5 – Tes paroles montrent un engagement antifasciste & anarcho-communiste mais qui est vraiment en prise avec son époque. J’entends par là qu’il n’est pas « ouvriériste » : tu appelles à la destruction du capitalisme et du salariat, de l’État et de sa police mais aussi du patriarcat en convoquant les luttes féministes et LGBT+, du système raciste et colonialiste et même avec quelques touches d’anti-psychiatrie (dans « Acte de Naissance »). C’est pas quelque chose qu’on peut voir et entendre partout, donc ça mérite d’être souligné. D’où te vient cette formation politique « totale » ?

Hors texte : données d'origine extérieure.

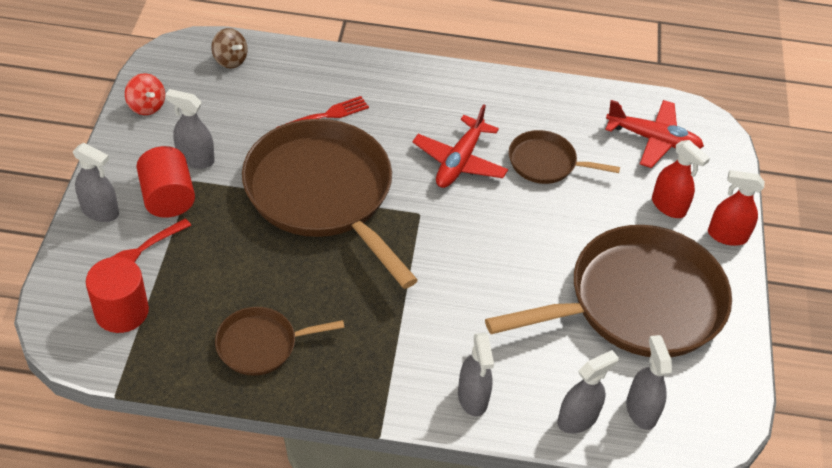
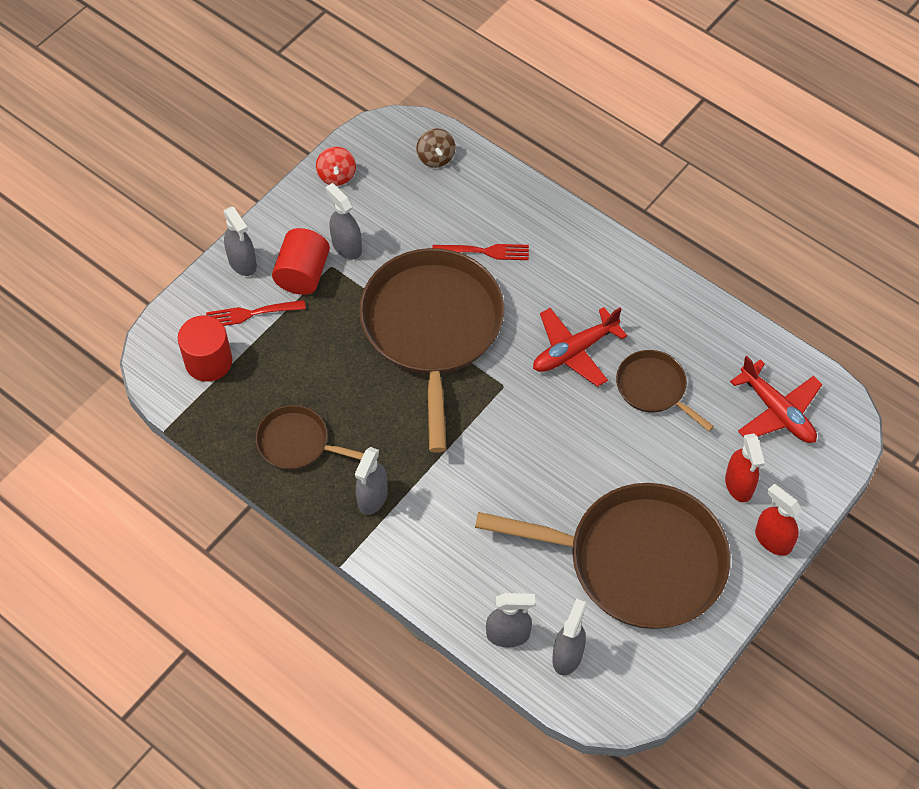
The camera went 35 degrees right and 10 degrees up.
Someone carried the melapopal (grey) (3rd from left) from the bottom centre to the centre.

Franchement, j’ai pas la prétention d’avoir un bagage politique total. Je pense que ce sont les rencontres qui font toute la différence : aller aux infokiosques, aux festivals. Mais y’a aussi des vécus qui te sensibilisent plus que d’autres, certaines trajectoires de vies : j’ai pas mal d’ami racisés, trans, homosexuels.
Le discours qui dit qu’il faudrait tout miser sur la lutte des classes ne me semble pas justifié, les luttes s’enrichissent mutuellement ; tout ça participe d’une même logique, celle de la domination, donc j’ai à cœur de relier tout ça.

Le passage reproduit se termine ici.